Orienting New Team Members

March 17, 2011 -- Sal Silvester

One of the fastest ways to get a new team member "up to speed" is to make the process intentional.

In many companies, HR plays a key role in "onboarding" new employees. But more must be done at the team level (from senior leadership teams to functional teams) to help new team members get acclimated to the culture and its unwritten rules (that aren't documented in employee handbooks), and to truly understand roles and accountabilities (that aren't usually accurately captured in a position description).

When teams formally spend time orienting new team members it...

  • builds trust, enabling the person to more quickly become a productive part of the team.
  • shows commitment to the new team member (and the overall team), resulting in a good first impression and commitment from him or her in return.
  • helps the new team member align with team and organizational objectives (faster).

So, what do you do when a new team member comes on board?

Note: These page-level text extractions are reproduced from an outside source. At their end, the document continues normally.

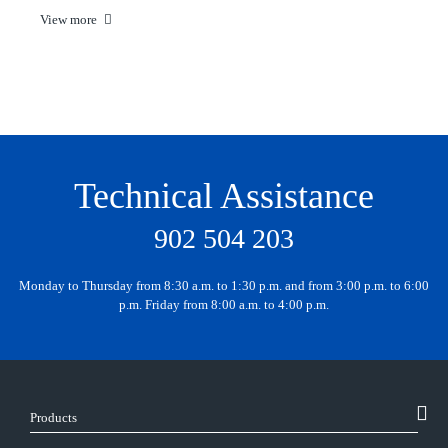
View more
Technical Assistance
902 504 203
Monday to Thursday from 8:30 a.m. to 1:30 p.m. and from 3:00 p.m. to 6:00
p.m. Friday from 8:00 a.m. to 4:00 p.m.
Products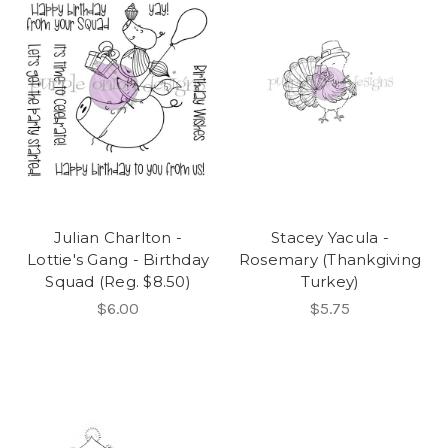
Julian Charlton -
Stacey Yacula -
Lottie's Gang - Birthday
Rosemary (Thankgiving
Squad (Reg. $8.50)
Turkey)
$6.00
$5.75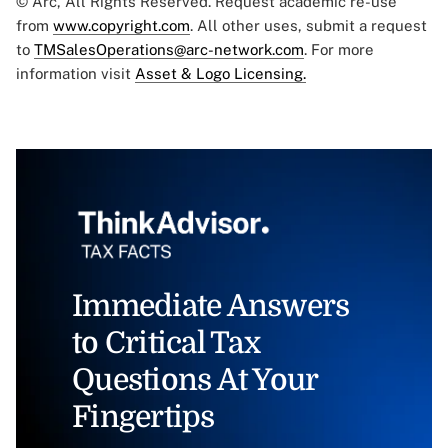
© Arc, All Rights Reserved. Request academic re-use
from
www.copyright.com
. All other uses, submit a request
to
TMSalesOperations@arc-network.com
. For more
information visit
Asset & Logo Licensing.
Immediate Answers
to Critical Tax
Questions At Your
Fingertips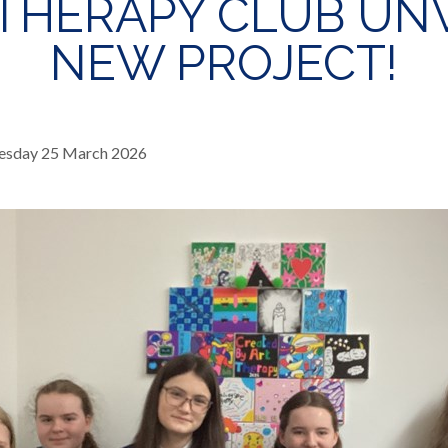
THERAPY CLUB UN
NEW PROJECT!
sday 25 March 2026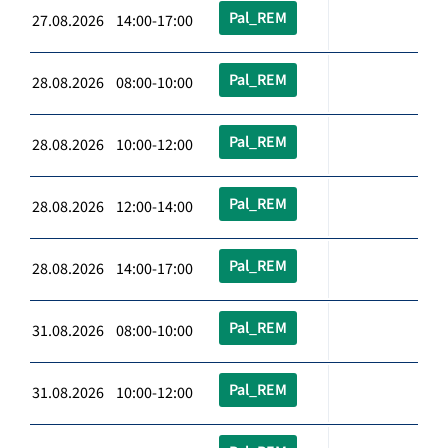
Pal_REM
27.08.2026 14:00-17:00
Pal_REM
28.08.2026 08:00-10:00
Pal_REM
28.08.2026 10:00-12:00
Pal_REM
28.08.2026 12:00-14:00
Pal_REM
28.08.2026 14:00-17:00
Pal_REM
31.08.2026 08:00-10:00
Pal_REM
31.08.2026 10:00-12:00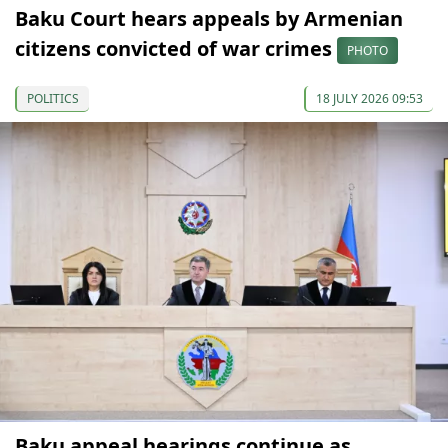
Baku Court hears appeals by Armenian
citizens convicted of war crimes
PHOTO
POLITICS
18 JULY 2026 09:53
Baku appeal hearings continue as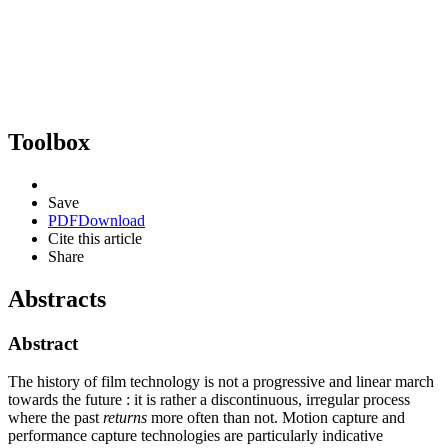
Toolbox
Save
PDF
Download
Cite this article
Share
Abstracts
Abstract
The history of film technology is not a progressive and linear march
towards the future : it is rather a discontinuous, irregular process
where the past
returns
more often than not. Motion capture and
performance capture technologies are particularly indicative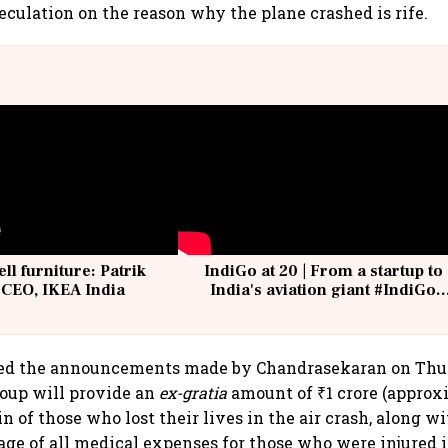
peculation on the reason why the plane crashed is rife.
ell furniture: Patrik
IndiGo at 20 | From a startup to
 CEO, IKEA India
India's aviation giant #IndiGo
@IndiGo6E
ted the announcements made by Chandrasekaran on Thur
roup will provide an
ex-gratia
amount of ₹1 crore (approx
in of those who lost their lives in the air crash, along w
ge of all medical expenses for those who were injured i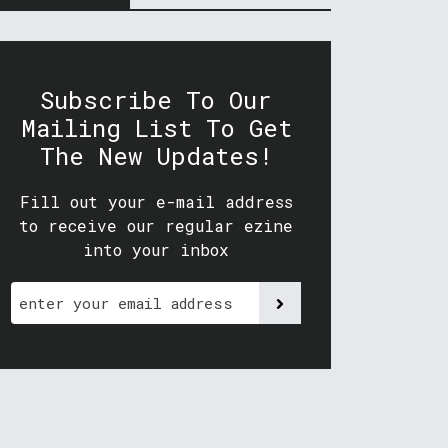
Subscribe To Our
Mailing List To Get
The New Updates!
Fill out your e-mail address
to receive our regular ezine
into your inbox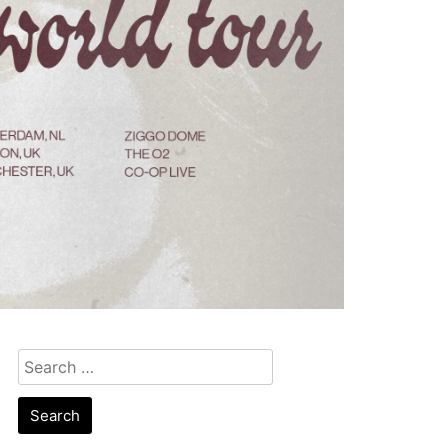
Search
for: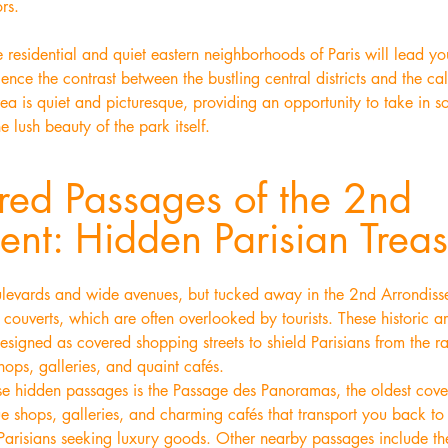
ors.
 residential and quiet eastern neighborhoods of Paris will lead yo
ience the contrast between the bustling central districts and the ca
area is quiet and picturesque, providing an opportunity to take in s
e lush beauty of the park itself.
red Passages of the 2nd
ent: Hidden Parisian Treas
ulevards and wide avenues, but tucked away in the 2nd Arrondissem
ouverts, which are often overlooked by tourists. These historic a
esigned as covered shopping streets to shield Parisians from the r
ops, galleries, and quaint cafés.
e hidden passages is the Passage des Panoramas, the oldest covere
ue shops, galleries, and charming cafés that transport you back t
 Parisians seeking luxury goods. Other nearby passages include t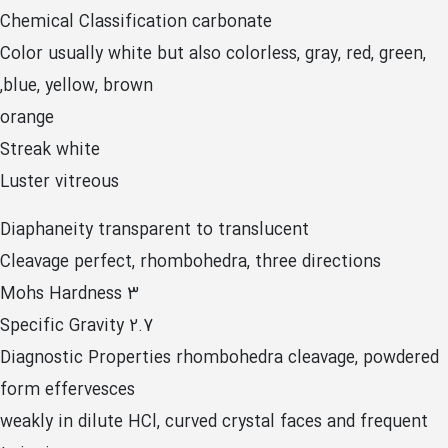
Chemical Classification carbonate
Color usually white but also colorless, gray, red, green,
blue, yellow, brown,
orange
Streak white
Luster vitreous
Diaphaneity transparent to translucent
Cleavage perfect, rhombohedra, three directions
Mohs Hardness 3
Specific Gravity 2.7
Diagnostic Properties rhombohedra cleavage, powdered
form effervesces
weakly in dilute HCl, curved crystal faces and frequent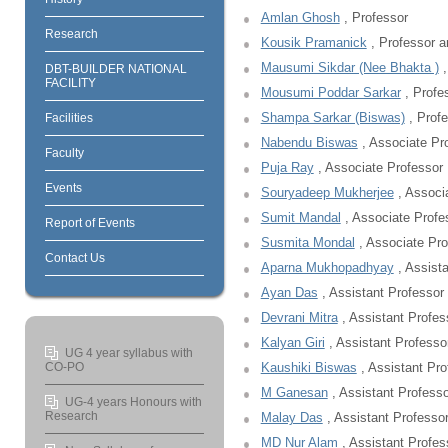
Amlan Ghosh
, Professor
Research
Kousik Pramanick
, Professor a
Mausumi Sikdar (Nee Bhakta )
,
DBT-BUILDER NATIONAL
FACILITY
Mousumi Poddar Sarkar
, Profe
Shampa Sarkar (Biswas)
, Profe
Facilities
Nabendu Biswas
, Associate Pr
Faculty
Puja Ray
, Associate Professor
Events
Souryadeep Mukherjee
, Associ
Sumit Mandal
, Associate Profe
Report of Events
Susmita Mondal
, Associate Pro
Contact Us
Aparna Mukhopadhyay
, Assista
Ayan Das
, Assistant Professor
Devrani Mitra
, Assistant Profes
Kalyan Giri
, Assistant Professo
UG 4 year syllabus with
CO-PO
Kaushiki Biswas
, Assistant Pro
M Ganesan
, Assistant Professo
UG-4 years Honours with
Research
Malay Das
, Assistant Professo
MD Nur Alam
, Assistant Profes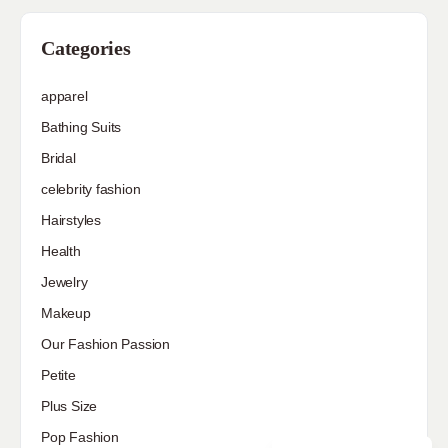
Categories
apparel
Bathing Suits
Bridal
celebrity fashion
Hairstyles
Health
Jewelry
Makeup
Our Fashion Passion
Petite
Plus Size
Pop Fashion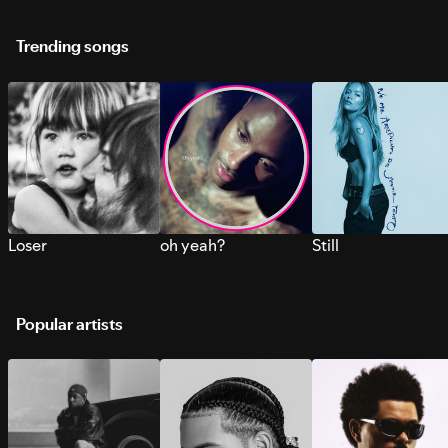
Trending songs
Loser
oh yeah?
Still
Popular artists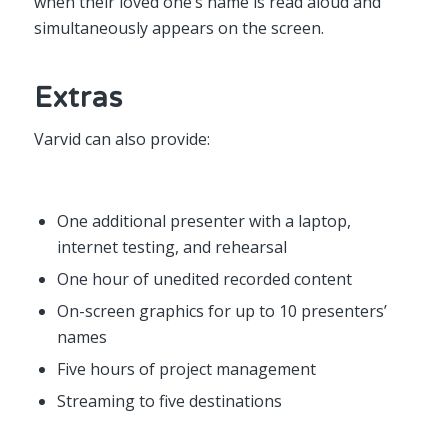
when their loved one’s name is read aloud and
simultaneously appears on the screen.
Extras
Varvid can also provide:
One additional presenter with a laptop,
internet testing, and rehearsal
One hour of unedited recorded content
On-screen graphics for up to 10 presenters’
names
Five hours of project management
Streaming to five destinations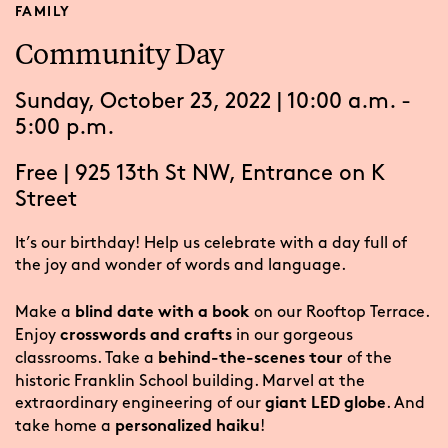
FAMILY
Community Day
Sunday, October 23, 2022 | 10:00 a.m. -
5:00 p.m.
Free
|
925 13th St NW, Entrance on K
Street
It’s our birthday! Help us celebrate with a day full of
the joy and wonder of words and language.
Make a
on our Rooftop Terrace.
blind date with a book
Enjoy
in our gorgeous
crosswords and crafts
classrooms. Take a
of the
behind-the-scenes tour
historic Franklin School building. Marvel at the
extraordinary engineering of our
. And
giant LED globe
take home a
!
personalized haiku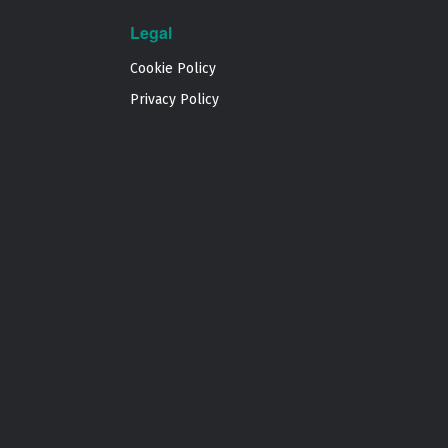
Legal
Cookie Policy
Privacy Policy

With many of my clients, I facilitate a simple process that results in team building, commitment, and engagement. With the entire team in the room and about 2-6 hours at our disposal, depending on the complexity of the role and interdepency of roles between team members, we process the following:

  • Share DiSC behavioral styles so that team members understand each others' preferences, what frustrates them, and how to be most effective with each other.
  • Review team values and emphasize that they are for internal guidance and not marketing - they guide decision making, help prioritize work, and set the tone for the culture.
  • Review team norms. These are more specific than values and help team members effectively work through conflict, run their meetings, make decisions, etc.
  • Clarify roles and responsibilities to avoid duplication of effort, set broad boundaries that empower people, and establish a culture of accountability.

In today's faster-than-fast environment, orienting new team members is often overlooked. So, if you want to make a difference on your team, go beyond the trite welcome announcement in next month's "All Hands" meeting, and create a plan to formally orient new team members.